Apartmanda 2 Nolu dairede oturan Münevver Hanım ve ailesinde miras yüzünden sürekli tartışmalar oluyordu. Özellikle üst kattaki komşu, gece geç saatlere kadar süren gürültüden çok rahatsızdı. Zaman zaman dile getirseler de değişen bir şey olmuyordu. Her kes bildiği yaşam tarzından kolay kolay vazgeçmiyordu.

Münevver Hanım, ikinci evliliğini yapmış, ikinci eşi de vefat etmişti. Oğlu Sami ile birlikte yaşıyordu. Apartmanda yapılan her işe deyim yerindeyse mutlaka müdahil olurdu. İş yapanı bıktırır, kısa sürede işten kaçırtmayı başarırdı. Bu kaçıncı olmuştu, işi bırakıp giden… Yönetici Muzaffer Bey bile süresi dolar dolmaz hemen görevi devretmişti. Ne yapsa, kendi cebinden bile harcasa sanki hırsız  muamelesi görüyordu Münevver Hanımdan… Gerçekten tahammül etmek çok zordu.

Yeni yönetici Derviş Bey, zar zor ikna edebilmişti, ilk görevli Yılmaz’ı… Yılmaz, yutkunarak, sabrederek işini yapmaya çalışıyordu o meş’um gün gelene kadar… O gün, Yılmaz, apartmanın çimlerini suluyordu. Münevver Hanımın oğlu Sami yeni işten geldi. Münevver Hanım, yine bir şeyler buldu: Niye birkaç gündür çimleri sulamadı, niye bu vakitte suluyor, niye şöyle, niye böyle diye Sami’ye dedi durdu … Sami,  pencereden Yılmaz’ı tâzir eden bir şeyler söyledi. Yılmaz cevap verdi, tartışma  küfre döndü ve nihayet Sami sopayı alarak Yılmaz’a haddini bildirmek için aşağı indi. Yılmaz, ağaçları budadığı bıçağı rastgele sallayarak  karşılık verdi ve Sami aldığı darbelerle oracığa yığıldı.

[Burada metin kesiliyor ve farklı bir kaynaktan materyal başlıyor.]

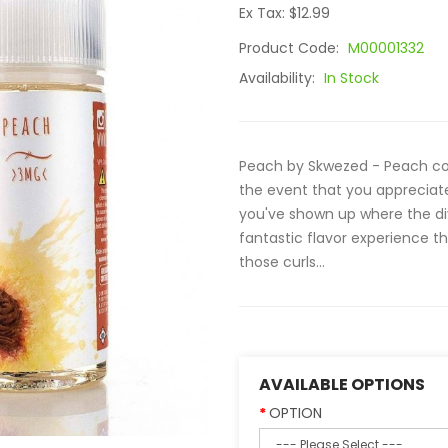
Ex Tax: $12.99
Product Code:
M00001332
Availability:
In Stock
Peach by Skwezed - Peach con
the event that you appreciate 
you've shown up where the di
fantastic flavor experience t
those curls...
AVAILABLE OPTIONS
OPTION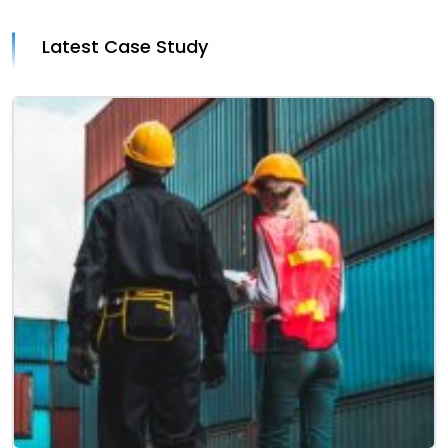
Latest Case Study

Bağırtı, çığırtıya koşanlar buldukları  bir taksi ile Sami’yi hastaneye götürdüler. Olayların hemen akabinde eski yönetici Muzaffer Bey geldi. Olay yerinde feryat eden Münevver Hanımı hastaneye götürdü. Hastane kapısında beklerken bir doktor çıktı ve Sami’nin yakınları var mı?  diye seslendi. Muzaffer Bey çıkınca “Ne yazık ki tüm müdahalelere rağmen kurtaramadık” dedi. Muzaffer Bey, şaşkınlık ve üzüntü içinde kalakaldı, ne yapacağını,  annesine ne diyeceğini bilemedi.

Ertesi gün durum tüm vahametiyle anlaşıldı. İşte:  kötü söz, tahrik , tartışma ve kavganın neticesi bir kişi mezara bir kişi de hapse gitti.

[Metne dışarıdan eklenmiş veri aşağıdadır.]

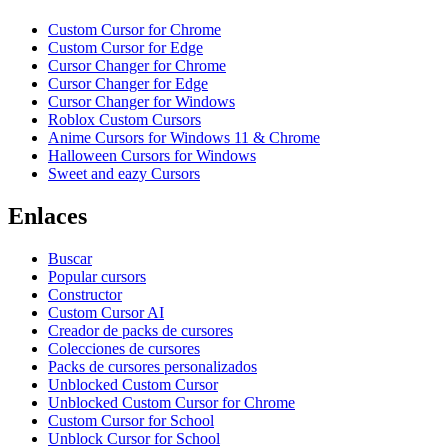
Custom Cursor for Chrome
Custom Cursor for Edge
Cursor Changer for Chrome
Cursor Changer for Edge
Cursor Changer for Windows
Roblox Custom Cursors
Anime Cursors for Windows 11 & Chrome
Halloween Cursors for Windows
Sweet and eazy Cursors
Enlaces
Buscar
Popular cursors
Constructor
Custom Cursor AI
Creador de packs de cursores
Colecciones de cursores
Packs de cursores personalizados
Unblocked Custom Cursor
Unblocked Custom Cursor for Chrome
Custom Cursor for School
Unblock Cursor for School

Ailede büyük bir infial oldu. Sami’nin küçük kardeşi, öfke patlamasıyla komşuları suçlamaya yeltendiyse de gerçeği bilen akrabaları tarafından engellendi.

Her zaman, her ne yanlışlık veya ters gelen bir şey olsa dahi, akılla ve sabırla muhtemel sonuçları göz önünde bulundurularak hareket etmenin ne kadar hayati olduğu bir kez daha yaşanılanlar üzerinden test edilmiş oldu.

Özellikle büyüklere düşen sakinleştirmek, sabrı ve ihtilafların halli için akl-ı selimi  tavsiye etmek  olmalı... değil mi?